Le titulaire de la pharmacie Lafayette d'Agen - jusque-là Pharmacie du Grand Sud Ouest - reste très discret sur ses motivations et ses projets, soulignant que l'annonce dans la presse locale de cette ouverture lui vaut déjà quelques déboires. Des plaintes auraient été déposées au Conseil de l’Ordre pour avoir laissé publier le seul nom de son enseigne. « Je comprends assez mal les réactions, confie-t-il, nous avions auparavant une officine traditionnelle sans histoire. Nous existions déjà, et nous n’avons fait que nous rattacher à un réseau. Mais il n’y a pas lieu d’en parler, car je ne souhaite pas étendre la polémique. »

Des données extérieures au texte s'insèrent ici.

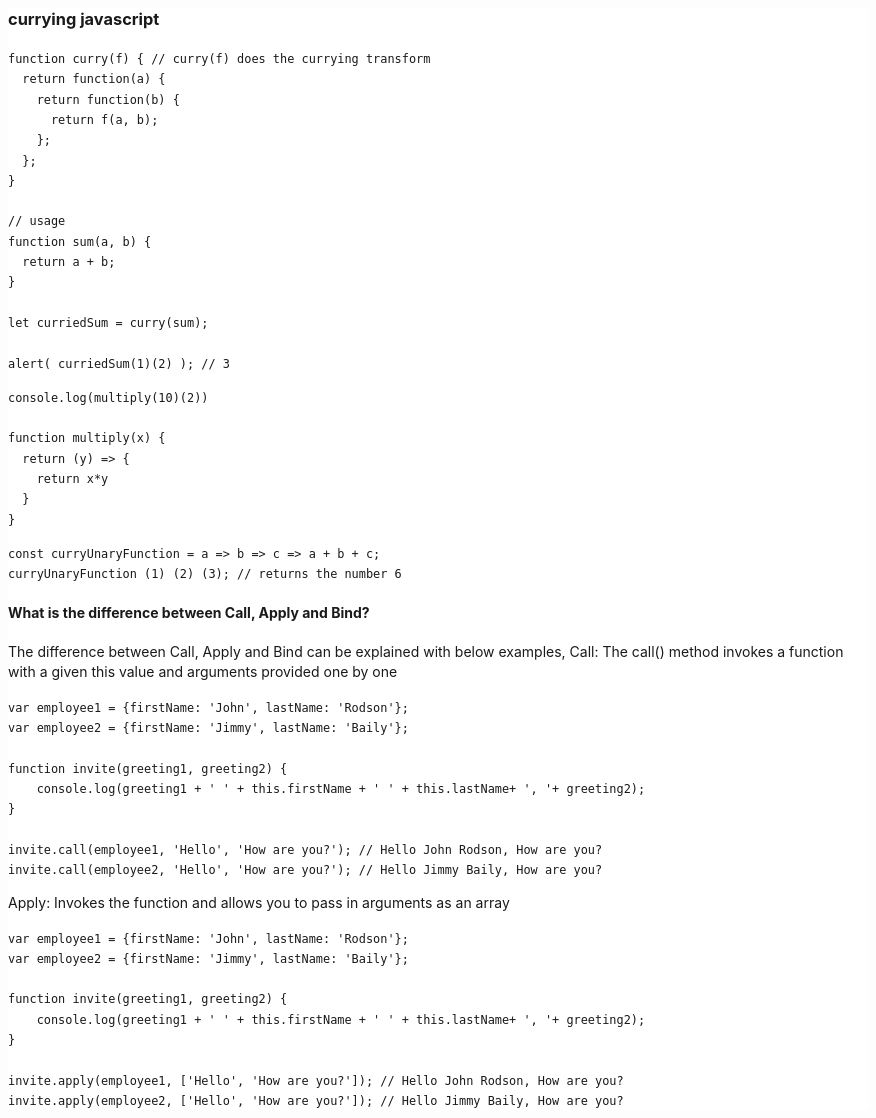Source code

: ### currying javascript
```
function curry(f) { // curry(f) does the currying transform
  return function(a) {
    return function(b) {
      return f(a, b);
    };
  };
}

// usage
function sum(a, b) {
  return a + b;
}

let curriedSum = curry(sum);

alert( curriedSum(1)(2) ); // 3
```

```
console.log(multiply(10)(2))

function multiply(x) {
  return (y) => {
    return x*y
  }
}
```

```
const curryUnaryFunction = a => b => c => a + b + c;
curryUnaryFunction (1) (2) (3); // returns the number 6
```

#### What is the difference between Call, Apply and Bind?
The difference between Call, Apply and Bind can be explained with below examples, 
Call: The call() method invokes a function with a given this value and arguments provided one by one
```
var employee1 = {firstName: 'John', lastName: 'Rodson'};
var employee2 = {firstName: 'Jimmy', lastName: 'Baily'};

function invite(greeting1, greeting2) {
    console.log(greeting1 + ' ' + this.firstName + ' ' + this.lastName+ ', '+ greeting2);
}

invite.call(employee1, 'Hello', 'How are you?'); // Hello John Rodson, How are you?
invite.call(employee2, 'Hello', 'How are you?'); // Hello Jimmy Baily, How are you?

```
Apply: Invokes the function and allows you to pass in arguments as an array
```
var employee1 = {firstName: 'John', lastName: 'Rodson'};
var employee2 = {firstName: 'Jimmy', lastName: 'Baily'};

function invite(greeting1, greeting2) {
    console.log(greeting1 + ' ' + this.firstName + ' ' + this.lastName+ ', '+ greeting2);
}

invite.apply(employee1, ['Hello', 'How are you?']); // Hello John Rodson, How are you?
invite.apply(employee2, ['Hello', 'How are you?']); // Hello Jimmy Baily, How are you?
```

Pour Corinne Tremon, présidente par intérim du syndicat du Lot-et-Garonne, installée dans le proche voisinage de la nouvelle officine, l’impact concurrentiel de cette dernière sera évident : « Je ne souhaite pas trop m’exprimer sur cette implantation, déclare-t-elle, mais je rappellerai simplement qu’ici, en Nouvelle Aquitaine, nous pratiquons depuis longtemps une politique de prix raisonnable. Notre offre reste globalement bon marché, si on observe le rapport entre la moyenne nationale et la moyenne locale. Nous sommes donc très compétitifs, et cette nouvelle enseigne tirera certes les tarifs vers le bas, mais jusqu’où ? »
Un premier essai avorté
La ville, qui compte 16 officines pour environ 35 000 habitants, avait déjà connu en 2008 l’implantation de la même enseigne, qui s’était d’ailleurs terminée par une faillite quelques années plus tard.

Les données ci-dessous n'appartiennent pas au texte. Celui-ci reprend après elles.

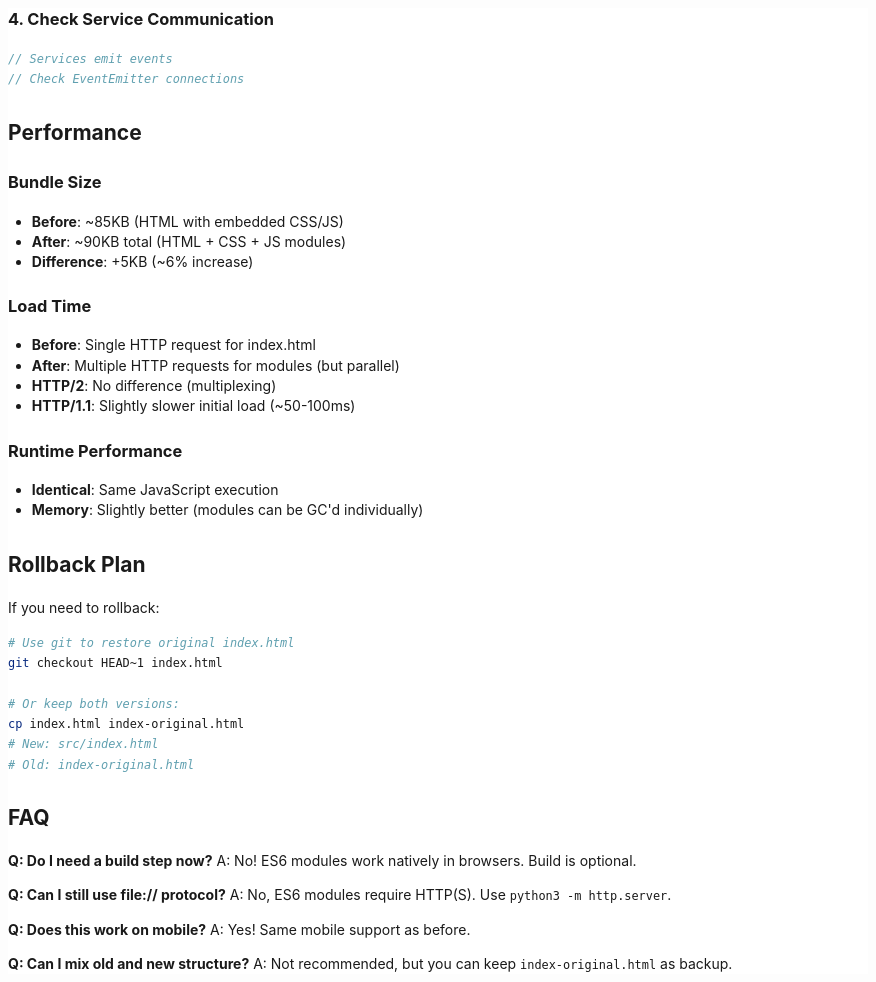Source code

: ### 4. Check Service Communication

```javascript
// Services emit events
// Check EventEmitter connections
```

## Performance

### Bundle Size

- **Before**: ~85KB (HTML with embedded CSS/JS)
- **After**: ~90KB total (HTML + CSS + JS modules)
- **Difference**: +5KB (~6% increase)

### Load Time

- **Before**: Single HTTP request for index.html
- **After**: Multiple HTTP requests for modules (but parallel)
- **HTTP/2**: No difference (multiplexing)
- **HTTP/1.1**: Slightly slower initial load (~50-100ms)

### Runtime Performance

- **Identical**: Same JavaScript execution
- **Memory**: Slightly better (modules can be GC'd individually)

## Rollback Plan

If you need to rollback:

```bash
# Use git to restore original index.html
git checkout HEAD~1 index.html

# Or keep both versions:
cp index.html index-original.html
# New: src/index.html
# Old: index-original.html
```

## FAQ

**Q: Do I need a build step now?**
A: No! ES6 modules work natively in browsers. Build is optional.

**Q: Can I still use file:// protocol?**
A: No, ES6 modules require HTTP(S). Use `python3 -m http.server`.

**Q: Does this work on mobile?**
A: Yes! Same mobile support as before.

**Q: Can I mix old and new structure?**
A: Not recommended, but you can keep `index-original.html` as backup.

« Comment voulez-vous qu’un commerce fonctionne sans faire de bénéfices ? interroge Pierre Beguerie, président du Conseil de l’Ordre régional Nouvelle Aquitaine. Car c’est le système, que j’ose qualifier de pourri, développé par les marques discount qui est en cause : en l’absence de marge, rien ne peut fonctionner, et on porte obligatoirement tort aux autres par une concurrence déloyale. Les officines sont certes des acteurs de santé publique, mais aussi des entreprises, avec des frais, du personnel, des charges qui ne peuvent être payés que par un bénéfice. D’autre part, je confirme qu’une plainte est bien en cours envers le pharmacien en question, suite à la publication de nombreux articles dans la presse régionale mettant en valeur le nom de ce groupement. »
Réactions identiques du côté des proches voisins de l’intéressé. À la pharmacie Floréal (500 mètres plus loin), Caroline Albert évoque les mêmes causes et les mêmes effets, tout en restant lucide sur son devenir : « Pour l’instant, nous ne constatons pas de baisse réelle de notre activité, mais il est trop tôt pour que nous nous en rendions compte. Il faudra attendre quelques mois de plus. Nous allons tenir, en réduisant un peu nos marges, en baissant autant que nous le pourrons les prix sur certains produits, comment faire autrement ? On verra bien ou cela nous mènera. »
Reste la question de la viabilité de l’entreprise. La tentative précédente, qui s'était traduite par un échec il y a neuf ans, laisse quelques espoirs aux pharmaciens d’Agen qui, faute de mieux, font le gros dos sous l’orage. En espérant qu'après la pluie revienne le beau temps.